Qiao Zhizhi vit Qiao parler en confidence à A Cang et ne posa aucune question.
Elle avait déjà deviné qu'A Cang et les autres faisaient des courses pour Sœur ; elle leur avait sans doute donné une confidence.
Parce qu'ils venaient souvent à la porte de la famille Qiao pour des bonbons.
À la tombée de la nuit, tout le monde fit ses paquets et rentra. Après une journée de travail, ils avaient dégagé trois éboulements, comblé deux affaissements de route, et consolidé les talus le long du chemin.
Une gorgée de thé, une poignée de graines de melon, une fin parfaite pour une journée bien remplie.
Les membres de la famille Qiao remercièrent chacun individuellement.
« Pas la peine de nous remercier. Ce n'est pas seulement votre famille Qiao qui va au chef-lieu du district ; nous, on y va aussi de temps en temps. On est tous une seule famille dans ce village ; pas besoin de tant de politesses. »
« Oui, ma famille a aussi loué une petite boutique d'épices ; on est occupés par l'ouverture. » Dit une tante.
La famille Qiao eut le cœur chaud ; c'étaient tous de bons voisins.
En rentrant et en voyant un autre panier en bambou de fraises, la famille Qiao fut très surprise. Pour être honnête, ils n'avaient jamais vu ce genre de fruit sauvage.
Ils étaient allés à la montagne d'innombrables fois. Même si c'était un fruit rare, ils en auraient gardé quelque souvenir, mais ceux-ci semblaient être sortis de nulle part.
À chaque fois, c'était qui les trouvait, et elle en trouvait toujours tant.
En considérant d'autres choses qu'il n'était pas facile d'expliquer, la famille Qiao choisit tacitement de ne pas demander.
Mangez avec appétit. S'il y a un moyen de s'enrichir, enrichissez-vous ; faites juste votre devoir.

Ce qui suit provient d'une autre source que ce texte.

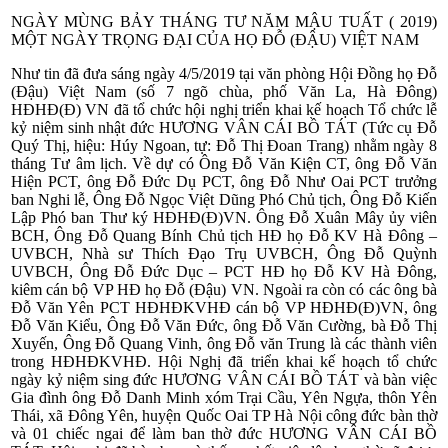
NGÀY MÙNG BẢY THÁNG TƯ NĂM MẬU TUẤT ( 2019)
MỘT NGÀY TRỌNG ĐẠI CỦA HỌ ĐỖ (ĐẬU) VIỆT NAM
Như tin đã đưa sáng ngày 4/5/2019 tại văn phòng Hội Đồng họ Đỗ
(Đậu) Việt Nam (số 7 ngõ chùa, phố Văn La, Hà Đông)
HĐHĐ(Đ) VN đã tổ chức hội nghị triển khai kế hoạch Tổ chức lễ
kỷ niệm sinh nhật đức HƯƠNG VÂN CÁI BỒ TÁT (Tức cụ Đỗ
Quý Thị, hiệu: Húy Ngoan, tự: Đỗ Thị Đoan Trang) nhằm ngày 8
tháng Tư âm lịch. Về dự có Ông Đỗ Văn Kiện CT, ông Đỗ Văn
Hiện PCT, ông Đỗ Đức Dụ PCT, ông Đỗ
Như Oai PCT trưởng
ban Nghi lễ, Ông Đỗ Ngọc Việt Dũng Phó Chủ tịch, Ông Đỗ Kiến
Lập Phó ban Thư ký HĐHĐ(Đ)VN. Ông Đỗ Xuân Mây ủy viên
BCH, Ông Đỗ Quang Bính Chủ tịch HĐ họ Đỗ KV Hà Đông –
UVBCH, Nhà sư Thích Đạo Trụ UVBCH, Ông Đỗ Quỳnh
UVBCH, Ông Đỗ Đức Dục – PCT HĐ họ Đỗ KV Hà Đông,
kiêm cán bộ VP HĐ họ Đỗ (Đậu) VN. Ngoài ra còn có các ông bà
Đỗ Văn Yên PCT HĐHĐKVHĐ cán bộ VP HĐHĐ(Đ)VN, ông
Đỗ Văn Kiểu, Ông Đỗ Văn Đức, ông Đỗ Văn Cường, bà Đỗ Thị
Xuyến, Ông Đỗ Quang Vinh, ông Đỗ văn Trung là các thành viên
trong HĐHĐKVHĐ. Hội Nghị đã triển khai kế hoạch tổ chức
ngày kỷ niệm sing đức HƯƠNG VÂN CÁI BỒ TÁT và bàn việc
Gia đình ông Đỗ Danh Minh xóm Trại Cầu, Yên Ngựa, thôn Yên
Thái, xã Đông Yên, huyện Quốc Oai TP Hà Nội công đức bàn thờ
và 01 chiếc ngai để làm ban thờ đức HƯƠNG VÂN CÁI BỒ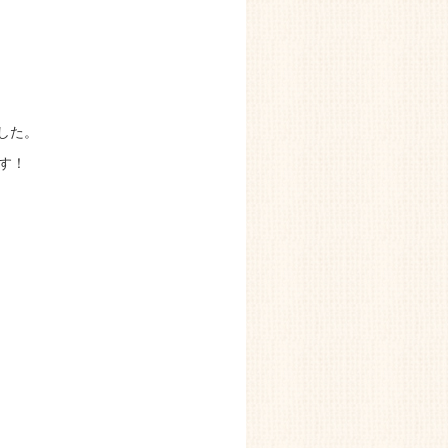
した。
す！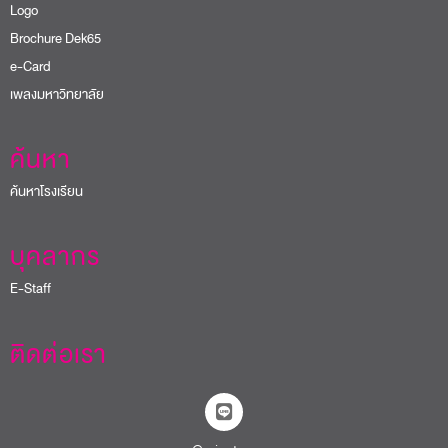
Logo
Brochure Dek65
e-Card
เพลงมหาวิทยาลัย
ค้นหา
ค้นหาโรงเรียน
บุคลากร
E-Staff
ติดต่อเรา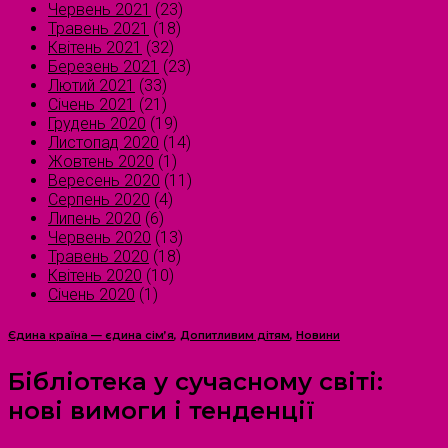
Червень 2021
(23)
Травень 2021
(18)
Квітень 2021
(32)
Березень 2021
(23)
Лютий 2021
(33)
Січень 2021
(21)
Грудень 2020
(19)
Листопад 2020
(14)
Жовтень 2020
(1)
Вересень 2020
(11)
Серпень 2020
(4)
Липень 2020
(6)
Червень 2020
(13)
Травень 2020
(18)
Квітень 2020
(10)
Січень 2020
(1)
Єдина країна — єдина сім’я
,
Допитливим дітям
,
Новини
Бібліотека у сучасному світі:
нові вимоги і тенденції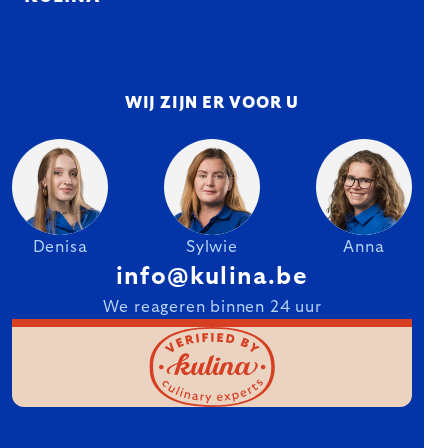
WIJ ZIJN ER VOOR U
Denisa
Sylwie
Anna
info@kulina.be
We reageren binnen 24 uur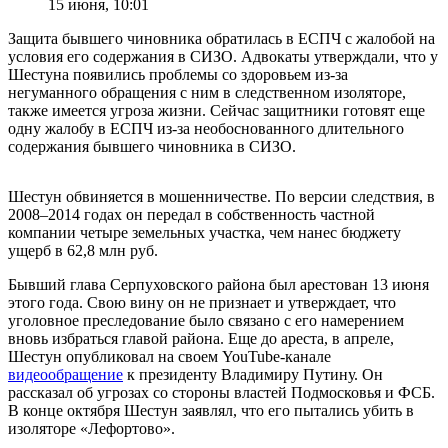
15 июня, 10:01
Защита бывшего чиновника обратилась в ЕСПЧ с жалобой на
условия его содержания в СИЗО. Адвокаты утверждали, что у
Шестуна появились проблемы со здоровьем из-за
негуманного обращения с ним в следственном изоляторе,
также имеется угроза жизни. Сейчас защитники готовят еще
одну жалобу в ЕСПЧ из-за необоснованного длительного
содержания бывшего чиновника в СИЗО.
Шестун обвиняется в мошенничестве. По версии следствия, в
2008–2014 годах он передал в собственность частной
компании четыре земельных участка, чем нанес бюджету
ущерб в 62,8 млн руб.
Бывший глава Серпуховского района был арестован 13 июня
этого года. Свою вину он не признает и утверждает, что
уголовное преследование было связано с его намерением
вновь избраться главой района. Еще до ареста, в апреле,
Шестун опубликовал на своем YouTube-канале
видеообращение
к президенту Владимиру Путину. Он
рассказал об угрозах со стороны властей Подмосковья и ФСБ.
В конце октября Шестун заявлял, что его пытались убить в
изоляторе «Лефортово».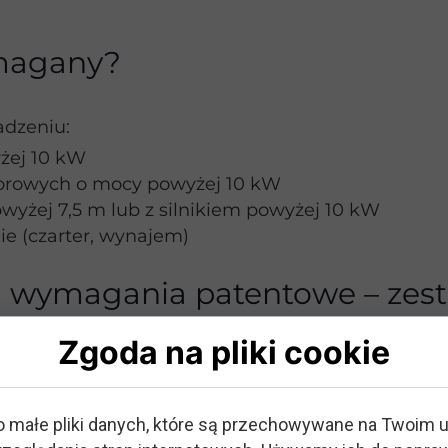
ymagany?
adzeniu:
żej 10 kW
torowych o mocy powyżej 10 kW
wyżej 7,5 m lub z silnikiem powyżej 10 kW
e (czarter, wynajem)
a wymagania patentowe – zes
Zgoda na pliki cookie
Patent wymagany?
o małe pliki danych, które są przechowywane na Twoim 
Tak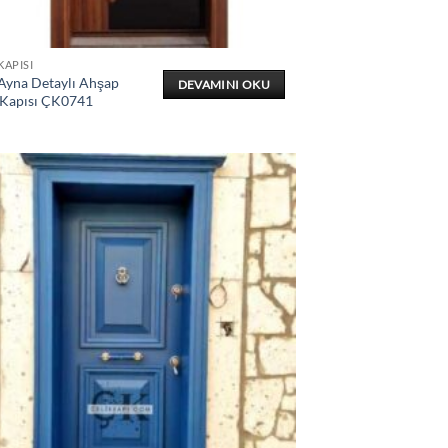
KAPISI
 Ayna Detaylı Ahşap
DEVAMINI OKU
 Kapısı ÇK0741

Ne mettez pas mal à l'aise.
Qiao fit un bol de soupe tomates-œufs battus, et un gratin tomates-œufs, qu'elle coupa en plus de trente tranches, assurant à chacun deux tranches.
Qiao Zhizhi mangea jusqu'à en être hébétée, les yeux écarquillés : « Les tomates et les œufs étaient-ils un couple dans leur vie antérieure ? C'est si bon ensemble. »
Tout le monde ne put s'empêcher de rire.
Grand frère Qiao : « Pas seulement dans leur vie antérieure, mais pour huit vies. »
Le lendemain, Liang alla en ville, mais il n'apporta pas sa cassette à livres.
Il alla à une clinique.
« Jeune homme, êtes-vous là pour une consultation ou pour demander un remède ? » demanda le tenancier.
Liang baissa la voix : « Avez-vous ce genre de remède ? »
« Lequel ? Décrivez-le, soyez plus précis. »
« C'est pour les couples qui— » Liang toussa ; en tant que lettré, il ne pouvait pas dire une chose aussi embarrassante.
Le tenancier sourit avec entendement.
« Jeune homme, fraîchement marié, hein ? Les couples fraîchement mariés manquent d'expérience, mais ne vous découragez pas ; j'ai d'excellents remèdes ici qui peuvent restaurer votre confiance d'homme. »
Le visage de Liang s'empourpra de honte et de colère.
Le tenancier ne disait-il pas qu'il était incapable ? C'était pratiquement une insulte.
« Non, merci. » Il quitta la clinique la mine renfrognée.
« Bah, j'essayais de t'aider. Si tu ne sais pas accepter un compliment, ne viens pas te plaindre après. » Le tenancier le regarda partir avec une grimace.
Liang entra dans une autre clinique.